O'KEEFE GEORGIA (1887-1986)
Nationality : American
Activity: Painter
Price range: Between $ 100,000 and 2 million
Born in Sun Prairie, Wisconsin, Georgia 0'Keefe studied painting with William Chase, Vanderpoel and Arthur W. Dow before meeting in 1916 Alfred Stieglitz, a famous photographer and collector. At that time her work was based on a kind of analysis of natural rendering with the ambition of only keeping an emotional essence in it.
O'Keefe always flirted with abstraction and was surely a pioneer of what was called Minimal art, which blossomed during the 1960s, especially when she painted her “Blue lines” as soon as the year 1916, two years before Malevich produced his daring “White over white”.
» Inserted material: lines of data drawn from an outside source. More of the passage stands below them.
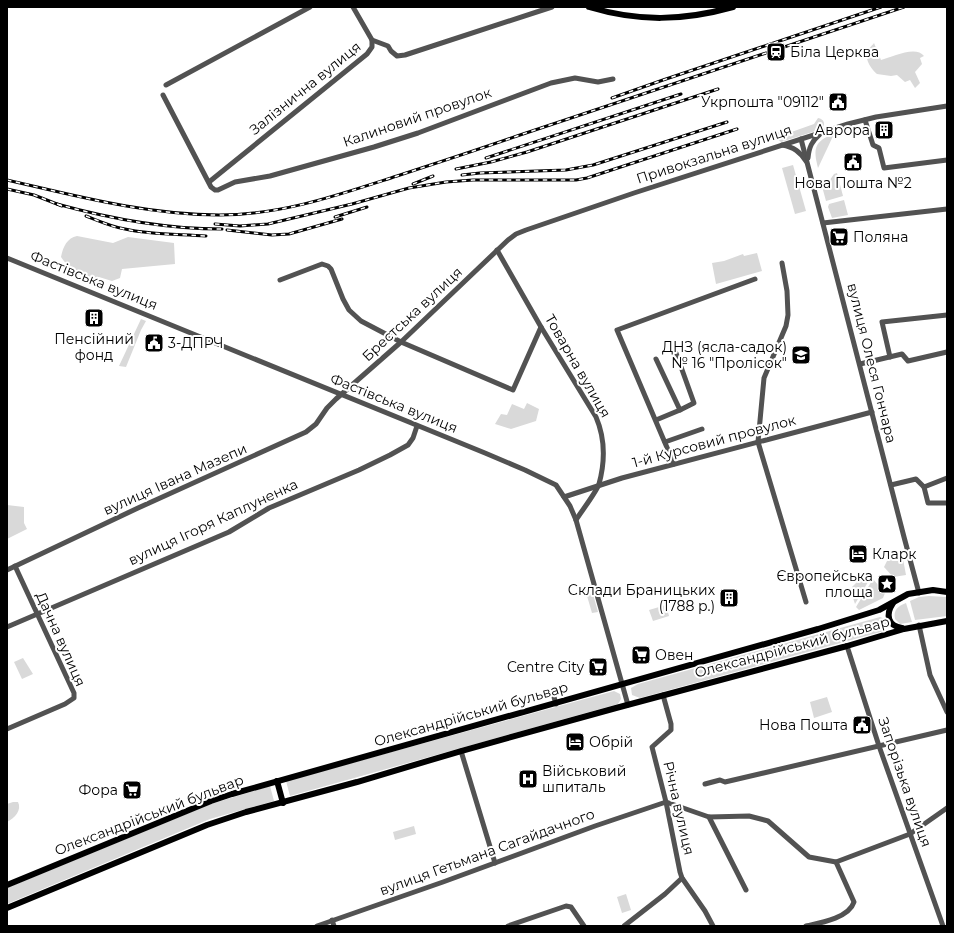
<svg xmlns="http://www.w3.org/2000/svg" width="954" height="933" font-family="Montserrat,sans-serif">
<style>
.green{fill:#d9d9d9}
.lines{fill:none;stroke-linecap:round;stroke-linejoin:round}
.minor{stroke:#525252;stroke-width:5}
.major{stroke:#000;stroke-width:6}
.rail-casing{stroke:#000;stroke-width:3}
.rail{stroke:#fff;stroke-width:1.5;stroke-dasharray:4.5;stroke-linecap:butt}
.labels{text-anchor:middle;stroke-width:4;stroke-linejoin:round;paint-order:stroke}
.poi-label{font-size:14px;fill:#000;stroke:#fff;text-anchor:end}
.street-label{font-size:14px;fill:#000;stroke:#fff}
</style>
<rect width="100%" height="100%" fill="#fff"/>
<g class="green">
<path d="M874 43 881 60C892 57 916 45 924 56L920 58 922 64 915 72 920 83 915 88 910 80 905 82 897 75 891 76 877 74C872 70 865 60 867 53 867 49 872 46 874 43Z"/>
<path d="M818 118C824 119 826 124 822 129L781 142 777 139 776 135 777 131 783 135 814 124Z"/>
<path d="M834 134 818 168C813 149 814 141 834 134Z"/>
<polygon points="793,165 806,211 795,214 782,168"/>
<polygon points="837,173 843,196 826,201 823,190 834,174"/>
<polygon points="844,200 848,215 832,218 828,207 829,204"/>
<path d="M77 236 113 243 128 237 174 243 175 264 122 269 120 278 112 281 99 277 97 280C85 274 68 269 61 257 63 247 67 238 77 236Z"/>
<polygon points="757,253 762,271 716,284 712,263 724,261 743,254 744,256"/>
<polygon points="141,319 146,321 141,330 126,367 119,366"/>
<polygon points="527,403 539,409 536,421 511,429 495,424 501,414 507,415 512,404 524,409"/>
<polygon points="7,505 24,507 24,523 27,529 7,539"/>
<polygon points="897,551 899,552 903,559 906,575 893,577 884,567 889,557"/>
<polygon points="873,579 885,593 883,598 859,610 856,607"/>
<polygon points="858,581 868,582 855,604 852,595 852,587"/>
<polygon points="589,586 591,587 598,612 592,613 585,589 587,587"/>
<polygon points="929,596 947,597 947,616 915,620 910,601 919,597"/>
<path d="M906 603 912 622 900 624 895 619C893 610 898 606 906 603Z"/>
<polygon points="666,605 669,616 653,621 649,610"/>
<polygon points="880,617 885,619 887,627 884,631 640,698 632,695 631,688 638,684"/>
<polygon points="23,658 33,674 22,679 14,662"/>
<polygon points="614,691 620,694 621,699 618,704 290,796 286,781"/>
<polygon points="827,697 832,712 814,718 810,702"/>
<polygon points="270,786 274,801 210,819 7,904 7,888 211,804"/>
<path d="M13 802H18C22 810 15 818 7 822V804Z"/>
<polygon points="414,826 416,834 395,840 393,832"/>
<polygon points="626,894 631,910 622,913 617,897"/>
</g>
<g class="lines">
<g class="minor">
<polyline points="372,40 388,46 391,51 397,56 405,55 552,7"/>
<polyline points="166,85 310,7"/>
<polyline points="163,95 211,187 215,190 218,190 235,182 270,176 374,147 418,133 551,83 575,78 598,82 613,79"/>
<polyline points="865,120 873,145 879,148 884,168 947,160"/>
<polyline points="801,139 904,537 919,593"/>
<path d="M782 145C794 147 800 152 806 161"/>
<path d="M808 158C809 147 812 141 820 134"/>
<polyline points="209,182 367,54 372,47 372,40 353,7"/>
<polyline points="823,223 947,209"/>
<path d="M497 250 541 327 596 417C605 438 605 462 599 484 597 491 581 512 576 520"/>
<polyline points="7,258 485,453 525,470 556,485 570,506 576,520 628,705"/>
<polyline points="782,263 787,291 788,315 786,326 764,378 758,442 806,602"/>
<polyline points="280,280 322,264 328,266 331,269 343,299 349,310 361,321 401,342 513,390 541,327"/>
<polyline points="676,353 694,403 680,410"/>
<polyline points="890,357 882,322 947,315"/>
<polyline points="656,359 680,410 656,420"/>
<polyline points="860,364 902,354 908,361 947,352"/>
<polyline points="665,442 702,429"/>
<polyline points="674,464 617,330 755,279"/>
<polyline points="891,485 916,479 924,487 947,478"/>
<polyline points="924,487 928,503 947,503"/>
<polyline points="564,497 622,478 872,412"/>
<polyline points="7,570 138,508 306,432 316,424 327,408 336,399 401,342 508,240 516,234 526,230 634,193 848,124 876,117 947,106"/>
<polyline points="919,625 930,675 947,712"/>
<polyline points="7,627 229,532 269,508 359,470 390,455 408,445 413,438 417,426"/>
<polyline points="847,646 879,746 943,926"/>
<polyline points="555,690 554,697 556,704"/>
<polyline points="663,695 671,724 671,730 652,747 666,802 680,872 682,878 705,911 713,926"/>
<polyline points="7,729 65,704 74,698 74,693 15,566"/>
<polyline points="461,751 495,863"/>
<polyline points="705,784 720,780 725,782 947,730"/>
<polyline points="709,817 746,890"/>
<polyline points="332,920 334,926"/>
<polyline points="317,926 443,882 595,826 666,802 709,817 749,816 768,821 809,857 836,862 910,834 947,808"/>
<polyline points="508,926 566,906 571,907 584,926"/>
<polyline points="624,926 665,894 682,878"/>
<path d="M806 926C820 923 849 918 854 902L836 862"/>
</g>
<g class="major">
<path d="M589 7C639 22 683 21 733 7"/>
<path d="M893 603C885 615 888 626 902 628"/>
<polyline points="277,781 283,803"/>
<polyline points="7,885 211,801 232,794 818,629 879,610 908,594 933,590 947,592"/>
<polyline points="7,908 207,825 246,812 357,782 461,751 616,708 847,646 904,629 947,621"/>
</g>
<g class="rail-casing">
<g id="rail">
<polyline points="612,98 663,80 881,7"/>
<polyline points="486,158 681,94"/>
<polyline points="456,169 491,162 527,152 718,89"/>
<polyline points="462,175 480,173 566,170 593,165 727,122"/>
<path d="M7 180C77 196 147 215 219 215 282 215 338 195 397 176 437 163 477 150 517 136 646 93 775 50 904 7"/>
<polyline points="413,184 433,176"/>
<polyline points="7,189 34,195 62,206"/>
<path d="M57 204C111 219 165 229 222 229"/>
<path d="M86 216C99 221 112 227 125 229 151 235 179 234 206 236"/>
<polyline points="335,217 367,207"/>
<polyline points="215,224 240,226 268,224 352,204 409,188 446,182 473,180 576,180 587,178 737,129"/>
<polyline points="227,230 272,235 289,234 342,219"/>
</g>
</g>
<use href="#rail" class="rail"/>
</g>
<defs>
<g id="station-square" transform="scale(1)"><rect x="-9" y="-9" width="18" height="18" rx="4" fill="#000" stroke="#fff"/><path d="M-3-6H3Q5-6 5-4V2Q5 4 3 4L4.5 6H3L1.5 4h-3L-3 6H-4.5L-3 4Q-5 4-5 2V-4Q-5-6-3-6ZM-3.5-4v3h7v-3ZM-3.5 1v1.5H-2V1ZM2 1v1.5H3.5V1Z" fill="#fff"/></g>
<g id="civic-square" transform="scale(1)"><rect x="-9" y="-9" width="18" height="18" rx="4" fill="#000" stroke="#fff"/><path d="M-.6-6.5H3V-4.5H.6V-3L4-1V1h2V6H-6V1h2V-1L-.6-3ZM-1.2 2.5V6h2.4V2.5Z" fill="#fff"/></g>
<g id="building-square" transform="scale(1)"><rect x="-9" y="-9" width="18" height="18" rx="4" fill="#000" stroke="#fff"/><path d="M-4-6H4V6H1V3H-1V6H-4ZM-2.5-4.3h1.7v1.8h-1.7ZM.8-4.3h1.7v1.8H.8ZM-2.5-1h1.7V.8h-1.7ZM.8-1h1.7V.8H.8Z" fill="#fff"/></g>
<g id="supermarket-square" transform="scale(1)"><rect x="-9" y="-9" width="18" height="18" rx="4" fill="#000" stroke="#fff"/><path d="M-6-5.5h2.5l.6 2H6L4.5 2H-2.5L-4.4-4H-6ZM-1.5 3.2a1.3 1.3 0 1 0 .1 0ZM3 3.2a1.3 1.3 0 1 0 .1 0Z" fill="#fff"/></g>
<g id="school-square" transform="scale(1)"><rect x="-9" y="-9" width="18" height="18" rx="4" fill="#000" stroke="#fff"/><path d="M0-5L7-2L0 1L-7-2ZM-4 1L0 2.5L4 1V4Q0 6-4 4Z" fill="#fff"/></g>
<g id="hotel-square" transform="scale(1)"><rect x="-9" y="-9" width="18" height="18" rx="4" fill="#000" stroke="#fff"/><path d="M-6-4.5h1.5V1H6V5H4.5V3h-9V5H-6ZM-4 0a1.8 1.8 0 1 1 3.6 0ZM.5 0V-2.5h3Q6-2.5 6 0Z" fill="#fff"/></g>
<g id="sight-square" transform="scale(1)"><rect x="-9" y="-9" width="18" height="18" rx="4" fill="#000" stroke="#fff"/><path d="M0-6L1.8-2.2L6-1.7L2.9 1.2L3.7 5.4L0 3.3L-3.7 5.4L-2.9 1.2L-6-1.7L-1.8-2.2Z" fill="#fff"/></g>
<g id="hospital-square" transform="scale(1)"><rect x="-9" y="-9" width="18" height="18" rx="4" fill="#000" stroke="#fff"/><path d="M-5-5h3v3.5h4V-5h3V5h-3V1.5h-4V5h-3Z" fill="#fff"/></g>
</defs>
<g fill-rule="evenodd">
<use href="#station-square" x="776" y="52"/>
<use href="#civic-square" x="838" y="102"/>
<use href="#building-square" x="884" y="130"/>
<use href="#civic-square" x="853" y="162"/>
<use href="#supermarket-square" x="839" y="237"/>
<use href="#building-square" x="94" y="318"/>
<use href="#civic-square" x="154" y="343"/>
<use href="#school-square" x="801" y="355"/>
<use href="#hotel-square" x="858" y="554"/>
<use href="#sight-square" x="887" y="584"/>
<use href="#building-square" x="729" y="598"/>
<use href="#supermarket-square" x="641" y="655"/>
<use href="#supermarket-square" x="598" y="667"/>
<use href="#civic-square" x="862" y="725"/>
<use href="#hotel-square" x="575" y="742"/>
<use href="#hospital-square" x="528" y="779"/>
<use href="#supermarket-square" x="132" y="790"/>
</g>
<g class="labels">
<g class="poi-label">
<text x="790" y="57" text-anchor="start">Біла Церква</text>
<text x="824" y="107">Укрпошта "09112"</text>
<text x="870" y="135">Аврора</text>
<text x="853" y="188" text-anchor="middle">Нова Пошта №2</text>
<text x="853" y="242" text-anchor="start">Поляна</text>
<text x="94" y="344" text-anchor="middle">Пенсійний<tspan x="94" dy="16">фонд</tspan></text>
<text x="168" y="348" text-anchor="start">3-ДПРЧ</text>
<text x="787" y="352">ДНЗ (ясла-садок)<tspan x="787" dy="16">№ 16 "Пролісок"</tspan></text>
<text x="872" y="559" text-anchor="start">Кларк</text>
<text x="873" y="581">Європейська<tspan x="873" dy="16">площа</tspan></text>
<text x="715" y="595">Склади Браницьких<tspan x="715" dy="16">(1788 р.)</tspan></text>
<text x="655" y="660" text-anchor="start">Овен</text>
<text x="584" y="672">Centre City</text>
<text x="848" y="730">Нова Пошта</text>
<text x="589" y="747" text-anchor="start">Обрій</text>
<text x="542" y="776" text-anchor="start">Військовий<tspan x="542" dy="16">шпиталь</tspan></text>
<text x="118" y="795">Фора</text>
</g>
<g class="street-label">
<text transform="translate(305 88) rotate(-39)" y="5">Залізнична вулиця</text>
<text transform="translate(417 117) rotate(-19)" y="5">Калиновий провулок</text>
<text transform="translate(714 154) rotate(-18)" y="5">Привокзальна вулиця</text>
<text transform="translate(94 280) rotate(22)" y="5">Фастівська вулиця</text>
<text transform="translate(412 314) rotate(-43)" y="5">Брестська вулиця</text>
<text transform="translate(872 363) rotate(76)" y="5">вулиця Олеся Гончара</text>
<text transform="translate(578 366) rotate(60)" y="5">Товарна вулиця</text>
<text transform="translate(394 403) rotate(22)" y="5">Фастівська вулиця</text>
<text transform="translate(714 441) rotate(-15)" y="5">1-й Курсовий провулок</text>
<text transform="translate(175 479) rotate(-24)" y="5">вулиця Івана Мазепи</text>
<text transform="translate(213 522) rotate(-25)" y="5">вулиця Ігоря Каплуненка</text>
<text transform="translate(61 639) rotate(66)" y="5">Дачна вулиця</text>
<text transform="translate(792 647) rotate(-15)" y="5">Олександрійський бульвар</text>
<text transform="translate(471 714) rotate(-16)" y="5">Олександрійський бульвар</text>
<text transform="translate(905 782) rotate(71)" y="5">Запорізька вулиця</text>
<text transform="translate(679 808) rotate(77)" y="5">Річна вулиця</text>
<text transform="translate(149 815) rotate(-21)" y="5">Олександрійський бульвар</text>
<text transform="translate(487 852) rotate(-20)" y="5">вулиця Гетьмана Сагайдачного</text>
</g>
</g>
<rect width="954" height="933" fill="none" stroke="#000000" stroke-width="16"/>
</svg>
Clinging to austerity and essential spiritualism, she tackled during the 1920s the flower theme in accepting the fact that the flat surface of the canvas, which in her view had as much importance as the subject represented, was considered primarily as a pretext as in her “Mountains” or “Bones” or her famous “Window on the Lake George” of 1929, a work exhaling purity.
Her role as a precursor of Minimal art was obvious but her work, notably the representation of gigantic flowers, also had some parenthood with a kind of instinctive Surrealism somewhat naive in style, felt in the landscapes and vegetation she painted in the region of New-Mexico.
O'Keefe took part in many exhibitions in the U.S and abroad and had some retrospective shows in Chicago in 1943 and in Fort Worth in 1966. Not much known in Europe, she was considered from the late 1950s in the U.S as one of the main founders of the modern American school of painting.